[Scene geometry reasoning data]
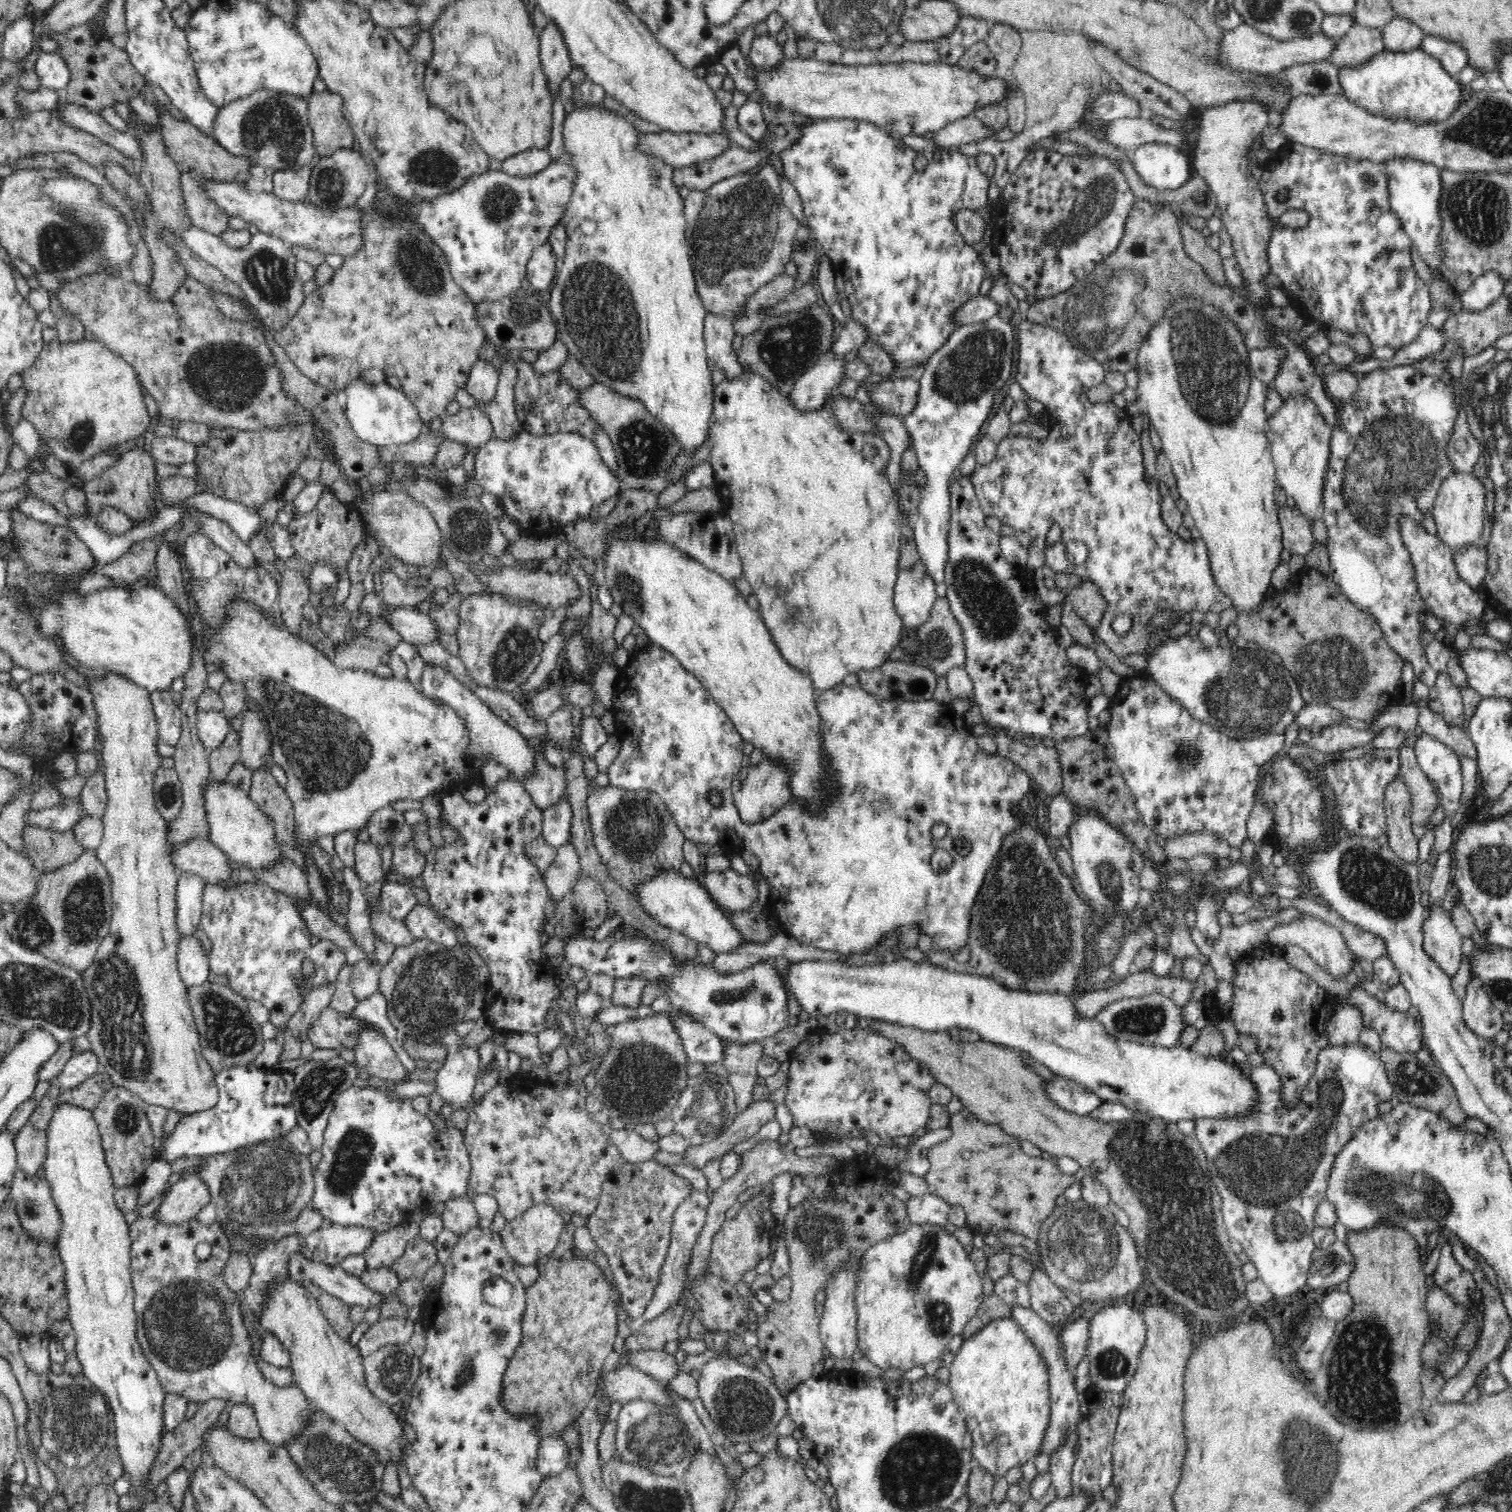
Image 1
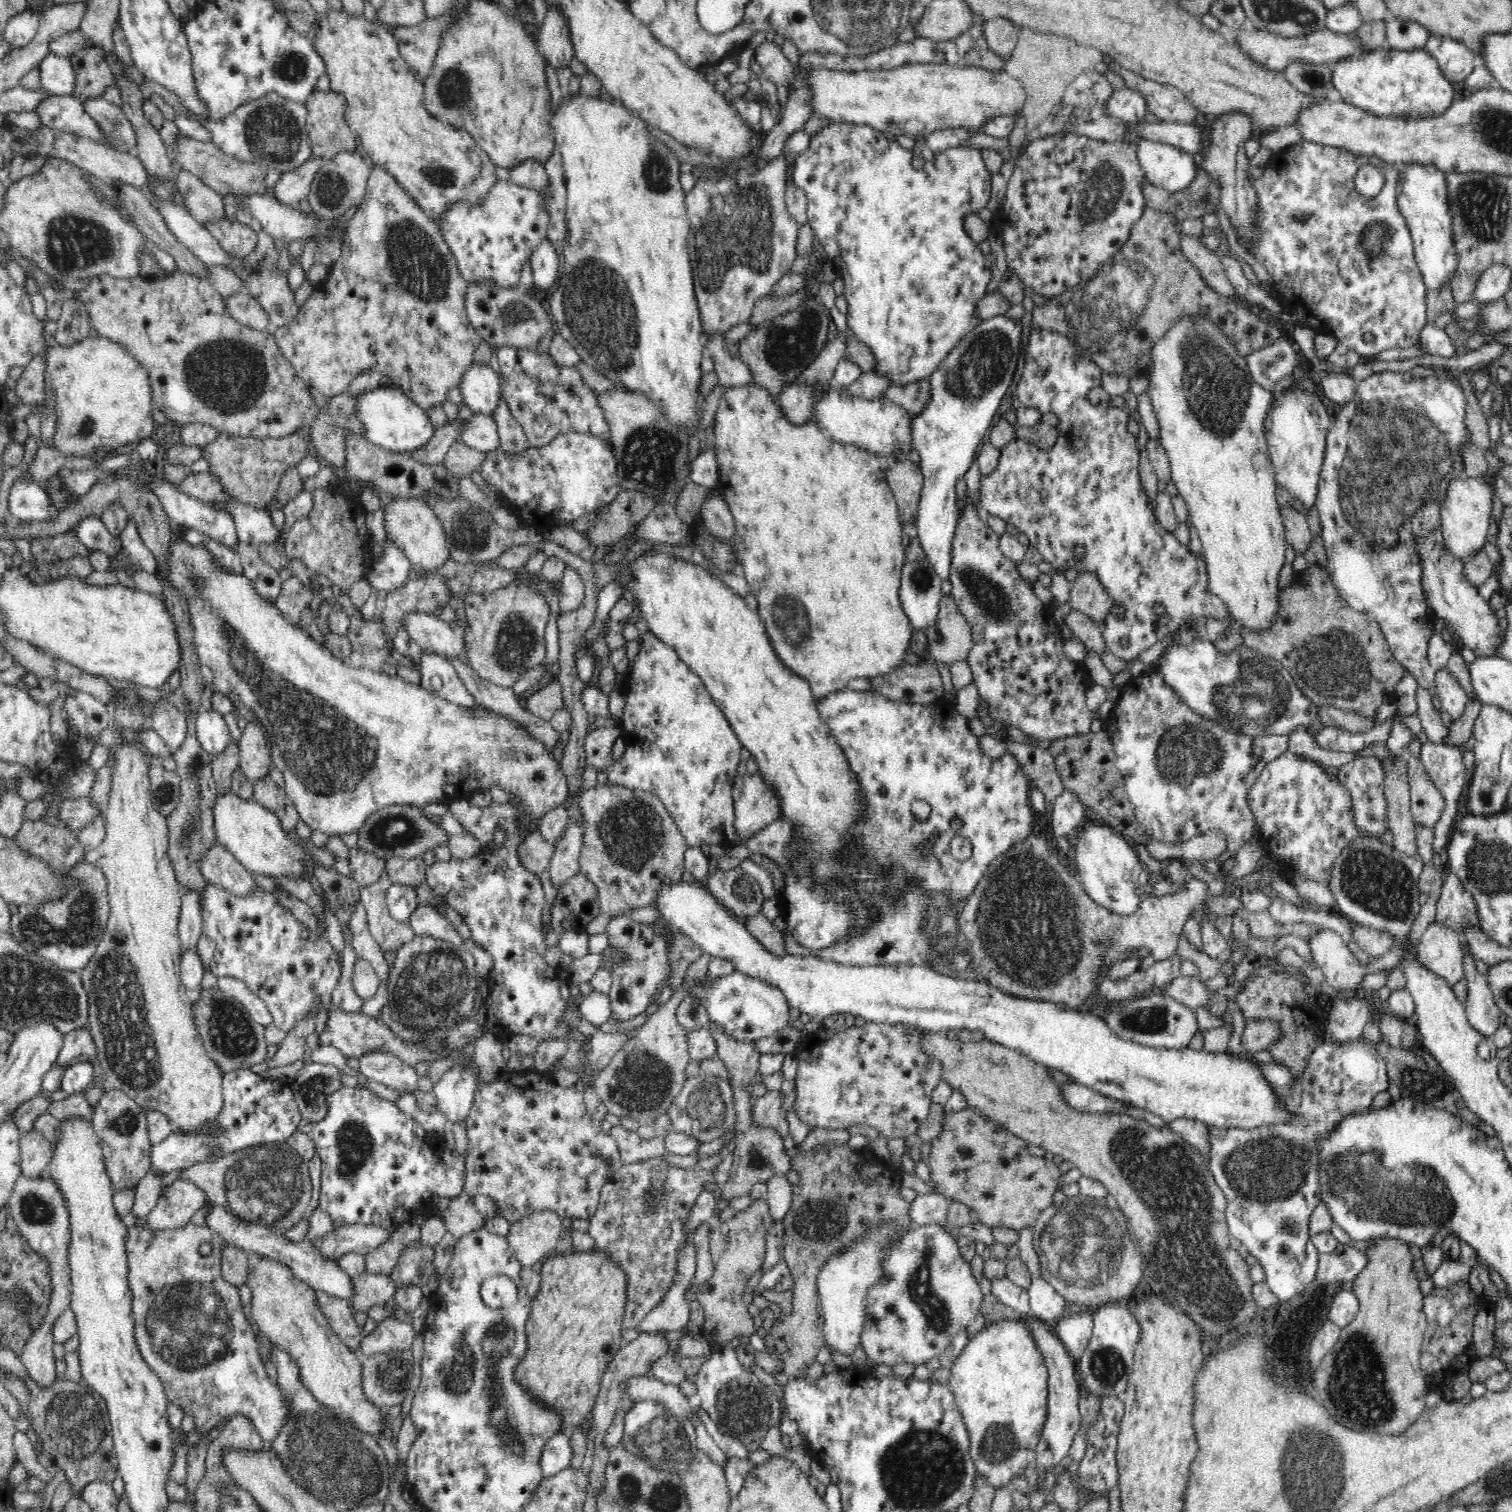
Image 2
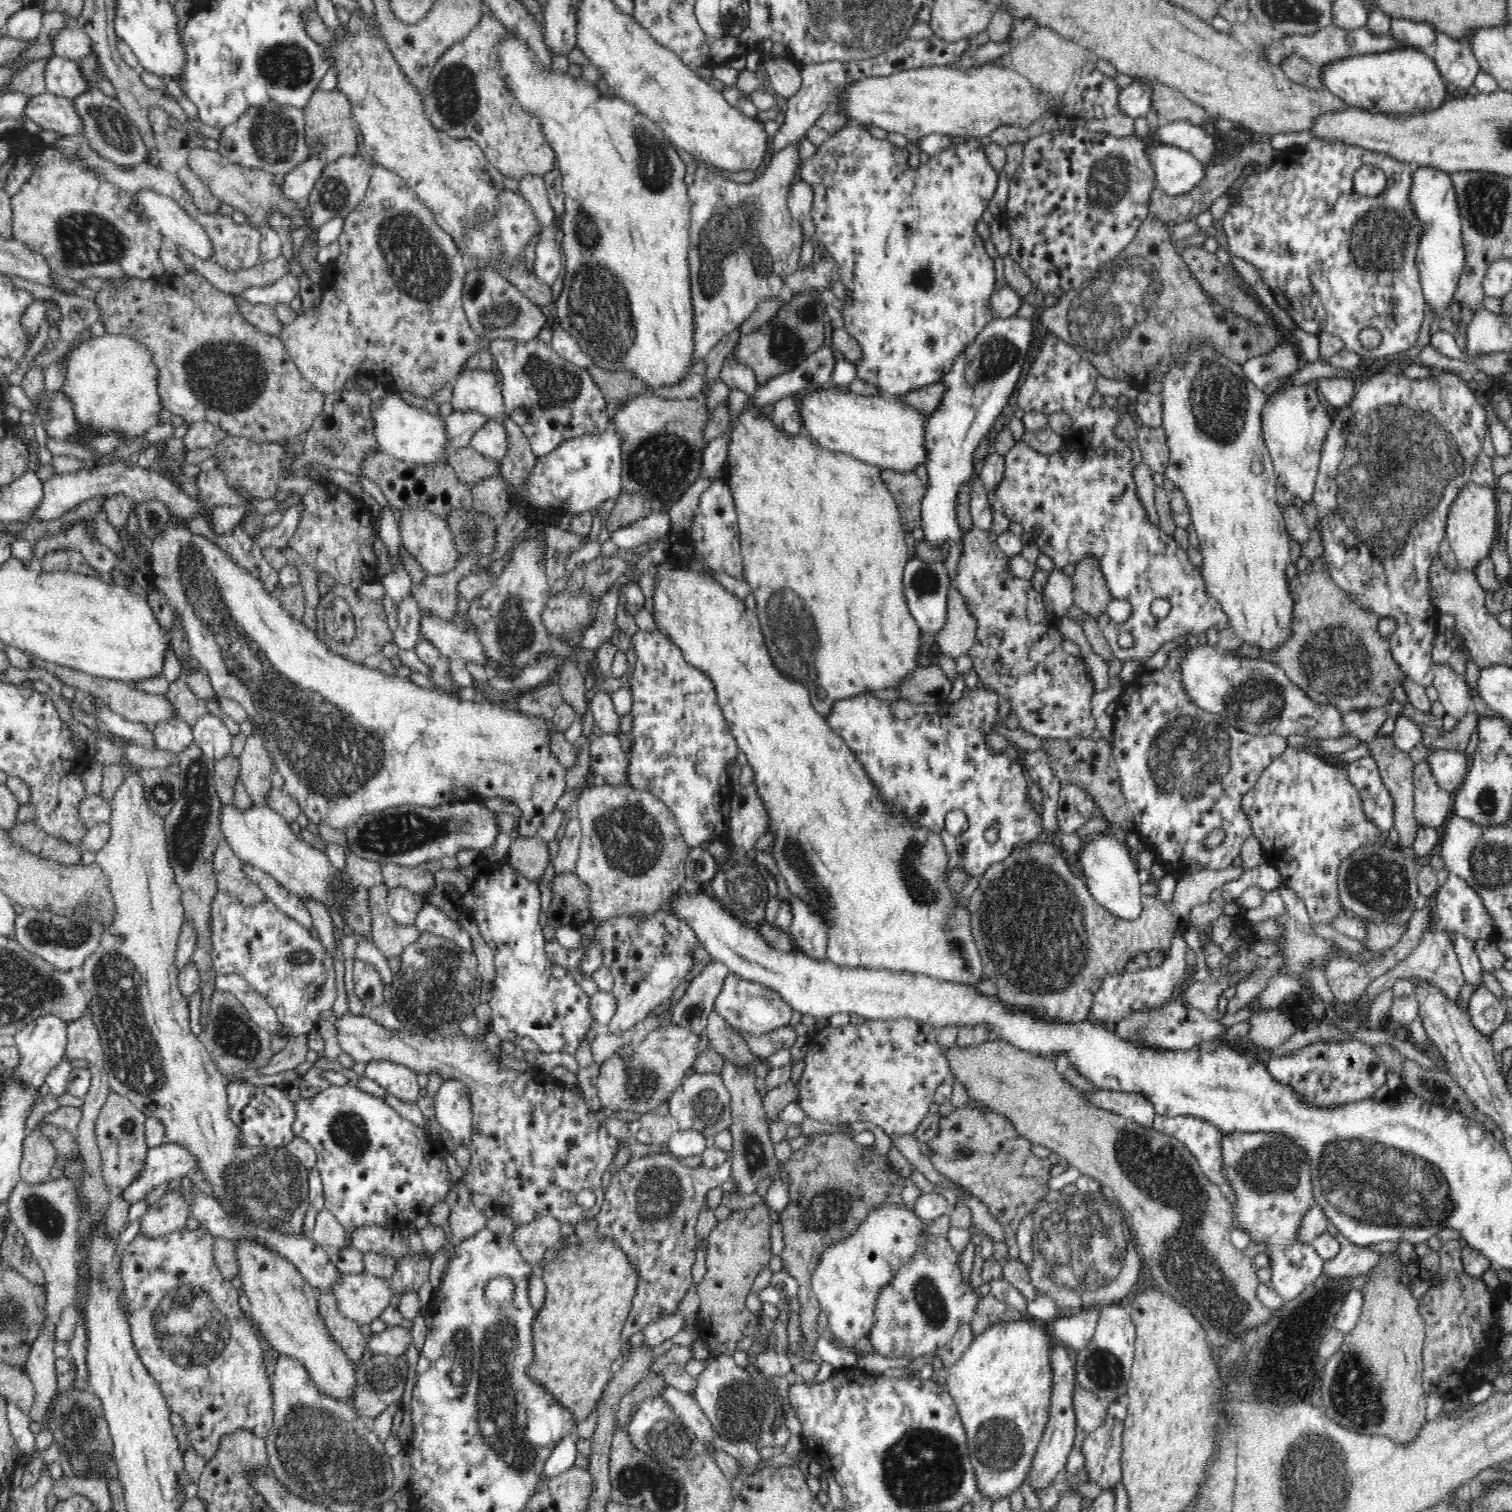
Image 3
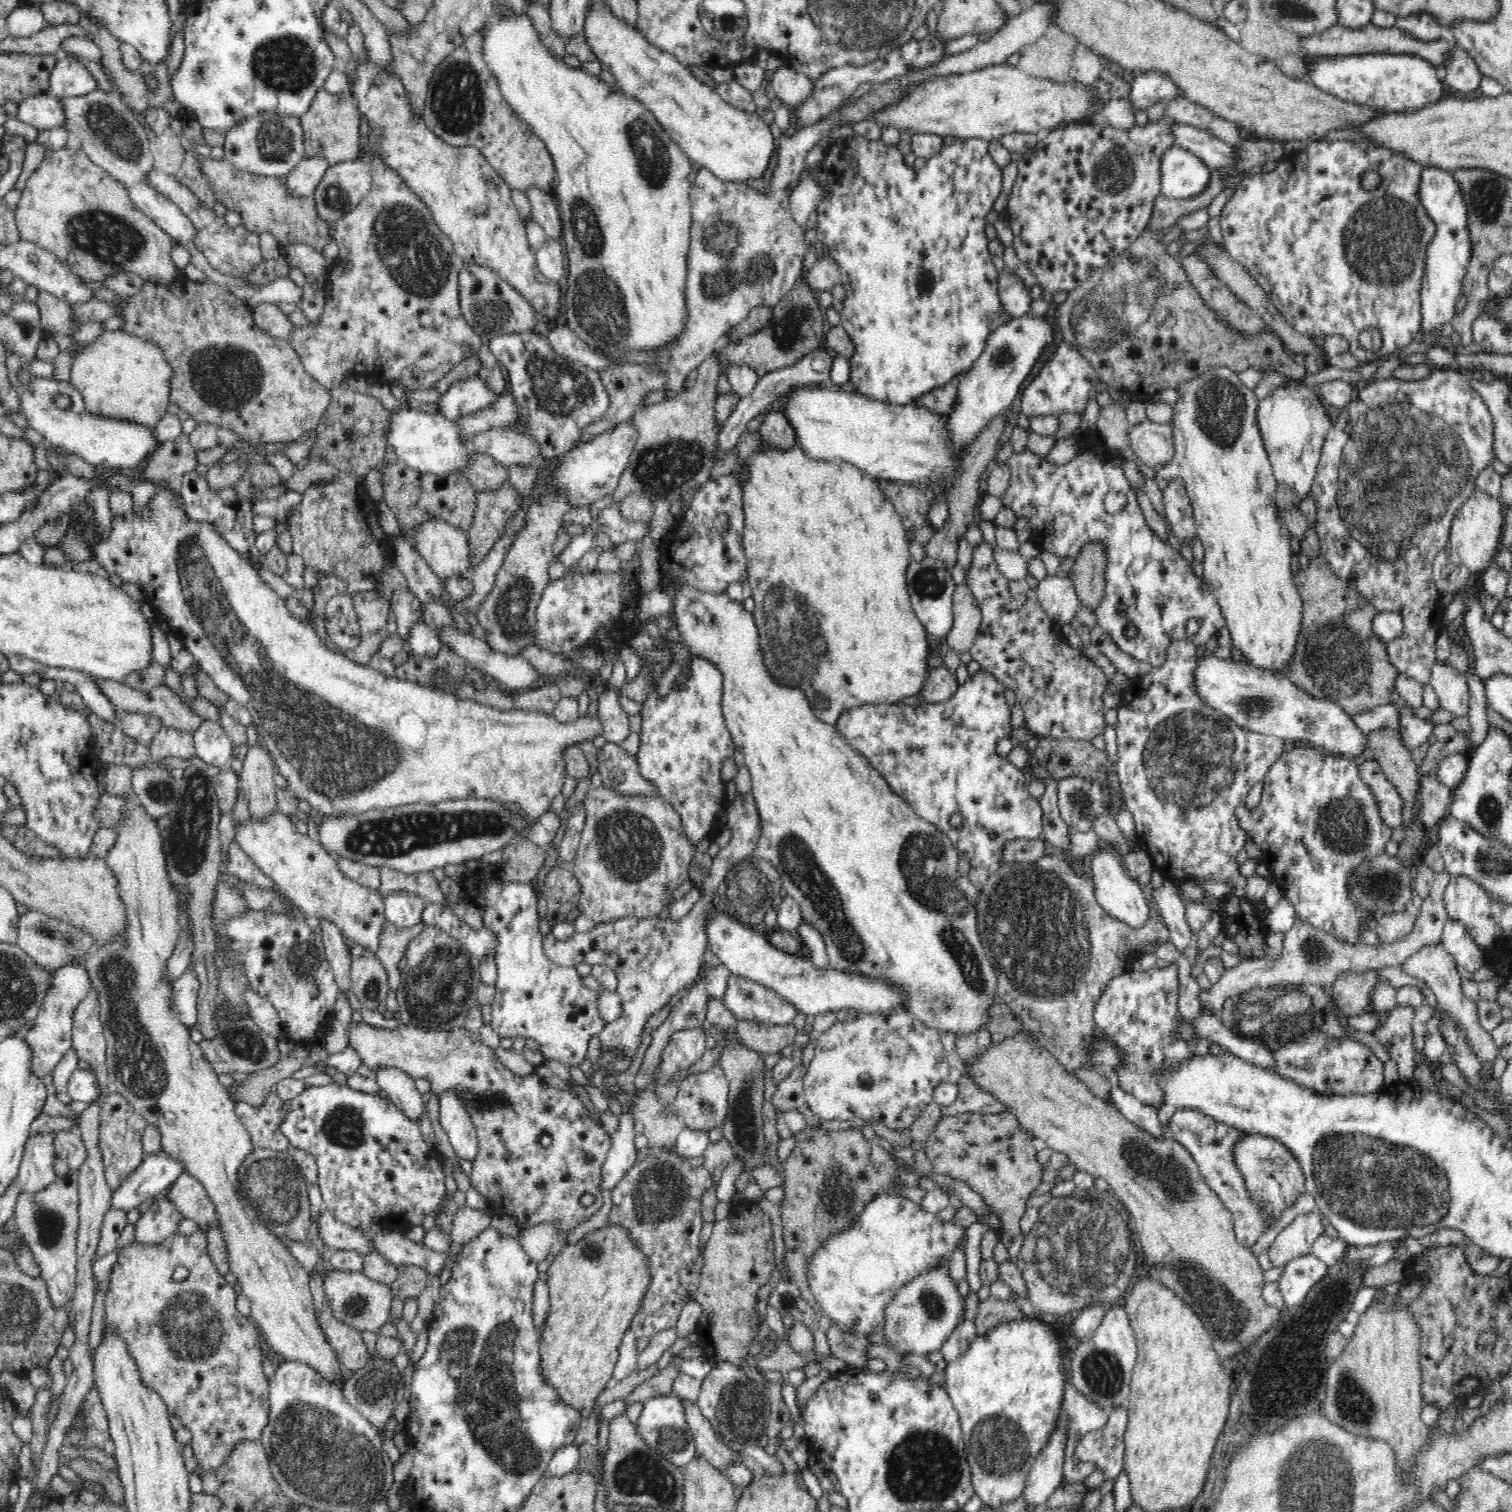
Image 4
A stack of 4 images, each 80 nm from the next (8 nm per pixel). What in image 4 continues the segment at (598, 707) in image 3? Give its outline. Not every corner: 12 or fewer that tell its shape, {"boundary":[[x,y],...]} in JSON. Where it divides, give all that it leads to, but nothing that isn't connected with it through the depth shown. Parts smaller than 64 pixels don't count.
{"boundary":[[620,690],[598,696],[598,718],[607,743],[622,746],[631,735]]}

[TASK STATEMENT]
Please transcribe the entries precisely and omit any images they hold.

[SOLUTION BELOW]
Image 1
Image 2
Image 3
Image 4
A stack of 4 images, each 80 nm from the next (8 nm per pixel). What in image 4 continues the segment at (598, 707) in image 3? Give its outline. Not every corner: 12 or fewer that tell its shape, {"boundary":[[x,y],...]} in JSON. Where it divides, give all that it leads to, but nothing that isn't connected with it through the depth shown. Parts smaller than 64 pixels don't count.
{"boundary":[[620,690],[598,696],[598,718],[607,743],[622,746],[631,735]]}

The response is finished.